» **EXTRACT PROVIDED**
## start

• Provisional attachment on sub-contractor’s escrow account lifted as sub-contractor is not a taxable person

    The Hon’ble Bombay High Court in Abhi Engineering Corporation Pvt. Ltd. And Anr. v. Union of India and Ors. [Writ Petition (L) No. 5842 of 2020 decided on February 9, 2021] held that where the proceedings under Section 74 of the Central Goods and Services Tax Act, 2017 (CGST Act) have been initiated against the principal contractor only, the sub-contractor’s share in escrow account cannot be attached since no action was taken against the sub-contractor and the sub-contractor was not the taxable person.

    Facts:-

    Abhi Engineering Corporation Pvt. Ltd. and Anr. (“the Petitioner”) is a contractor engaged in construction activities. Pursuant to tender floated by the Maharashtra State Power Generation Company Limited (“MSPGCL”) for landscaping and plantation work at various locations, Principal Contractor i.e., M/s Creative Business Associates (“the Respondent No. 3) was declared as the successful bidder. The Respondent No. 3 appointed the Petitioner as sub-contractor in this regard.

    One of the essential conditions of the sub-contractor agreement was that an escrow account shall be opened with a mutually agreed bank wherein MSPGCL shall transfer the amount pertaining to running account bills. Accordingly, a joint account was opened in this regard in the Bank (“the Respondent No. 4”) and it was agreed that out of the deposits made in the escrow account, 3% shall be transferred to the Respondent No. 3 and 97% shall be transferred to the Petitioner.

    MSPGCL credited an amount of ₹ 81,96,823.00 in the escrow account. The Petitioner was entitled to 97% out of this receipt and therefore by letter informed the bank to transfer the amount to the Petitioner’s account. The Petitioner received a reply from the bank that the escrow account was blocked due to debit freeze instructions received from the Commissioner of Central Goods and Services Tax and Central Excise, Mumbai (“the Respondent No. 2) in view of legal proceedings initiated by the Respondent No. 2 against the Respondent No. 3.

    The escrow account was provisionally attached under instructions of the Respondent No. 2, dated September 27, 2019. Since one year had elapsed since passing of the provisional attachment order dated September 27, 2019, fresh provisional attachment order dated September 22, 2020 was passed by the Respondent No. 2 in respect of the said escrow account.

    The present petition was filed to challenge the provisional attachment order dated September 22, 2020.

## end

» **DATA**
## start

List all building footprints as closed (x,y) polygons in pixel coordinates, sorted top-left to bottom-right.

## end
## start

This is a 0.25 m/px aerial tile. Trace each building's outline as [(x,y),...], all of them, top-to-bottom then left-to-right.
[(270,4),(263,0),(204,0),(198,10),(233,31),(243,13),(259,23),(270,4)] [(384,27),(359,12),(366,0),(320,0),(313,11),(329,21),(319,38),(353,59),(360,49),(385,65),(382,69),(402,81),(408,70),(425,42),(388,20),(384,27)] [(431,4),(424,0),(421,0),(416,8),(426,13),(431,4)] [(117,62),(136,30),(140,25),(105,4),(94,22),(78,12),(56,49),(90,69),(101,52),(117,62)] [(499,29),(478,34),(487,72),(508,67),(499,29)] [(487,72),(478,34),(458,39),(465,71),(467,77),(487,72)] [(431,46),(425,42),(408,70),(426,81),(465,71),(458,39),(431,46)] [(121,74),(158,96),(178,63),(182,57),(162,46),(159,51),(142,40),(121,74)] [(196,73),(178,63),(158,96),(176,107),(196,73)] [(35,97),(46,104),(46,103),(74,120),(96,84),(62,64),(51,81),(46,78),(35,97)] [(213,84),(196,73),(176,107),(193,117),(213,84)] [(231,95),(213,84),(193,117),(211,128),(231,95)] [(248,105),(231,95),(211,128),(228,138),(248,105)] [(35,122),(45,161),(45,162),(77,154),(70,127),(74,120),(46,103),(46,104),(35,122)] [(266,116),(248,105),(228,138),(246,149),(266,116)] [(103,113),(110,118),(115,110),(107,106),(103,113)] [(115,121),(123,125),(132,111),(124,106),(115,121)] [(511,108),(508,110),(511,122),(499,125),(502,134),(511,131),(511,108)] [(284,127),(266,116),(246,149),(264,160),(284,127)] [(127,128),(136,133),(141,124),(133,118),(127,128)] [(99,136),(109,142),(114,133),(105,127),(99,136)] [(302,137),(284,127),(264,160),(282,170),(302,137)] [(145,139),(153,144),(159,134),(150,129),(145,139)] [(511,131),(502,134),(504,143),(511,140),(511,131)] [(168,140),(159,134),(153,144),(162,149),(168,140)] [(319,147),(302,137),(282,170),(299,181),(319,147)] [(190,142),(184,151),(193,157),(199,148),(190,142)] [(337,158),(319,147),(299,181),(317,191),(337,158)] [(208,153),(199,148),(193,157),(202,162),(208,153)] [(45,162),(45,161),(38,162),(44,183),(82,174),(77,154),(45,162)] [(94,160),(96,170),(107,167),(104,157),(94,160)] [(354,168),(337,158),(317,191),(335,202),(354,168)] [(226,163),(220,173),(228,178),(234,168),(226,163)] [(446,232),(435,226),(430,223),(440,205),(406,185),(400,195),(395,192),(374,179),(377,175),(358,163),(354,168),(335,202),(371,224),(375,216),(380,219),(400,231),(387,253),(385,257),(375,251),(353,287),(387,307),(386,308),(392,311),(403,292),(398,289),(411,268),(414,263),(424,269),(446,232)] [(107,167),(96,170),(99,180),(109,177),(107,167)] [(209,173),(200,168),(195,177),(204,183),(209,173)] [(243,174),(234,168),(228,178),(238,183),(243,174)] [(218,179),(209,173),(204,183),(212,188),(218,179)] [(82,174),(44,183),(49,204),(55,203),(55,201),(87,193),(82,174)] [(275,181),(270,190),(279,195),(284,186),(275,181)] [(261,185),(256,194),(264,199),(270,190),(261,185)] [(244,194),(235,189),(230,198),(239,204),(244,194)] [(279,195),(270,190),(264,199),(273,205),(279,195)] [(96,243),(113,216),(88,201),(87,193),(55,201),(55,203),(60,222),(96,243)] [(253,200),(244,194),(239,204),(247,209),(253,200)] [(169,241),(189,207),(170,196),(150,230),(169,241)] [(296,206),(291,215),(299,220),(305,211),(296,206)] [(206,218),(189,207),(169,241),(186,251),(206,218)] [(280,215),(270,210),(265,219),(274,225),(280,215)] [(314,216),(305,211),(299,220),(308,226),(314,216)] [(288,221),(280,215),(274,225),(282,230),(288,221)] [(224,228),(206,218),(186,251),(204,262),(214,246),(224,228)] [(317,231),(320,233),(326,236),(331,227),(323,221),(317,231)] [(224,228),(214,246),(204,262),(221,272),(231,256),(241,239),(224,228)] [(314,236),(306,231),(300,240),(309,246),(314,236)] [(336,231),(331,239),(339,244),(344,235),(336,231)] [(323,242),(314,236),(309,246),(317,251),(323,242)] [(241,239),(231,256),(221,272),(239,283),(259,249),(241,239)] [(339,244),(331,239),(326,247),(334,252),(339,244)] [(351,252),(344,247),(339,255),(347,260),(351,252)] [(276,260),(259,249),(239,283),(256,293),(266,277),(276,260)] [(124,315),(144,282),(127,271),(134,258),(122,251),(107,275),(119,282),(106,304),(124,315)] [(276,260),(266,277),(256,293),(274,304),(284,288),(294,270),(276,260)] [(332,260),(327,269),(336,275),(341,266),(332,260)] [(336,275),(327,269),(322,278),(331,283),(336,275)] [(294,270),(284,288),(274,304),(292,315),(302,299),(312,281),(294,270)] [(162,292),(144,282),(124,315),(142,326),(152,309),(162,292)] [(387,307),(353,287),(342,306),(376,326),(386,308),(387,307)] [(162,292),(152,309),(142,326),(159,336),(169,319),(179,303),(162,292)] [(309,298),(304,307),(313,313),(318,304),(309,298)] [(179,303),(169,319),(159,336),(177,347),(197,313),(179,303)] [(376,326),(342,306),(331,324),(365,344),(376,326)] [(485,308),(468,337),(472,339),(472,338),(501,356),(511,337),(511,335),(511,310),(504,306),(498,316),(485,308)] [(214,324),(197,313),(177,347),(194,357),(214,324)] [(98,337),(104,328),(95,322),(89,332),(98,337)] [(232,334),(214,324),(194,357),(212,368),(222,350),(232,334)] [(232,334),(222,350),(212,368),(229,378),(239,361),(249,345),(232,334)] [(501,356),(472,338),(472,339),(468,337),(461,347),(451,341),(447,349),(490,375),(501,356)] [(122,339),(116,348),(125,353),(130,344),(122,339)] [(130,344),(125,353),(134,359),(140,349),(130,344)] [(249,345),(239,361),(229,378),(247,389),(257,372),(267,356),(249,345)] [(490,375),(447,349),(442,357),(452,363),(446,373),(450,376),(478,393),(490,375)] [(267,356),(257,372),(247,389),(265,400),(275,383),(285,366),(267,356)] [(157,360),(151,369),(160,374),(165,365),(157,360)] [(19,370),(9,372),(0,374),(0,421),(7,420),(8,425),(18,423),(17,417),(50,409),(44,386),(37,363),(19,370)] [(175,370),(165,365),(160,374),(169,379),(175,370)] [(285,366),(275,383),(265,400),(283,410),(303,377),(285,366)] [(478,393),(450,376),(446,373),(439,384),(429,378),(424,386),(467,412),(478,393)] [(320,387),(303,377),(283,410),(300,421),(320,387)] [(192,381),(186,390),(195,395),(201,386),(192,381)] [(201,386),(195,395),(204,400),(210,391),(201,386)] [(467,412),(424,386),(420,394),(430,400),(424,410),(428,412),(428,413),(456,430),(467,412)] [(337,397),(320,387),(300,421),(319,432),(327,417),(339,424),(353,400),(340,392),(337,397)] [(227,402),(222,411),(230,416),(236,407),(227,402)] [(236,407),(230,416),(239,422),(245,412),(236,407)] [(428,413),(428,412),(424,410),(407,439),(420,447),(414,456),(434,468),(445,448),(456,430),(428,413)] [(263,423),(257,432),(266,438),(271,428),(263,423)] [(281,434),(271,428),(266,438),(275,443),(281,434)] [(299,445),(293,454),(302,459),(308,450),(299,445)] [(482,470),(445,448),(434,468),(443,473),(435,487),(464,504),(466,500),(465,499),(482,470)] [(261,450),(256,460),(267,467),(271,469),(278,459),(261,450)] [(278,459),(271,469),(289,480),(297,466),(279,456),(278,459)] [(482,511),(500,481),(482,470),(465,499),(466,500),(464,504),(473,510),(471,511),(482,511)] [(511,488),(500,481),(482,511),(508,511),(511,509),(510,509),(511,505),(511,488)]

## end

» **STATED GOAL A**
According to the case summary, what percentage of the deposits in the escrow account was to be transferred to the Petitioner?
» **STATED GOAL B**
Repeat a passage from the case summary word for word, beginning at the words "One of the essential" and stopping after "to the Petitioner.".
» **STATED GOAL C**
Carry on the case summary about the provisional attachment of the sub-contractor's escrow account from where it stops.
The entries are separate material from the case summary.

» **RESPONSE A**
97%

» **RESPONSE B**
One of the essential conditions of the sub-contractor agreement was that an escrow account shall be opened with a mutually agreed bank wherein MSPGCL shall transfer the amount pertaining to running account bills. Accordingly, a joint account was opened in this regard in the Bank (“the Respondent No. 4”) and it was agreed that out of the deposits made in the escrow account, 3% shall be transferred to the Respondent No. 3 and 97% shall be transferred to the Petitioner.

» **RESPONSE C**
    Petitioner’s Contentions:-

    • Provisional attachment of escrow account under Section 83 of the CGST Act can be exercised only if any proceedings referable to Sections 62, 63, 64, 67, 73 or 74 of the CGST Act have been initiated against the taxable person. In the present case, no such proceedings were initiated against the Petitioner.
    • There was no direct nexus nor privity of contract between the Petitioner and the MSPGCL in so far as contractual obligation was concerned. The Petitioner was permitted to be appointed as a sub-contractor by MSPGCL and as per the MOU and sub contract agreement. Therefore, attachment of the Petitioner’s share in the escrow account is arbitrary, illegal and high handed.
    • There was no inquiry contemplated against the Petitioner under the provisions of the CGST Act, neither any inquiry was initiated nor is pending.
    • The Petitioner require the funds to carry on its business and more importantly the remittance in the escrow account pertains to running account bill, work for which has been completed by the Petitioner and there can be no justification for attaching the Petitioner’s share of 79,50,918/- i.e., 97% of the total amount credited by MSPGCL.

    Respondent’s Contentions:-

    • The Respondent No. 2 contended that there is no cause of action for the Petitioner to file the writ petition as no cause of action has been taken by the Respondent No. 2 against the Petitioner. The dispute is between the Petitioner and the Respondents No. 3 and therefore, the Respondent No. 2 has no role to play
    • Enquiry has been initiated against the Respondent No. 3 and on being satisfied the proper officer has attached the bank account of the Respondent No. 3 to safeguard government revenue.
    • Department is well within its right to issue a fresh order for provisional attachment on expiry of the period of one year if the appropriate authority is of the opinion that such an attachment is further required to protect the interest of government revenue it may issue a fresh order subject to compliance of Section 83(1) of the CGST Act.

    Issue:-

    Whether the provisional attachment of the Petitioner’s share in escrow bank account is valid in the eyes of law?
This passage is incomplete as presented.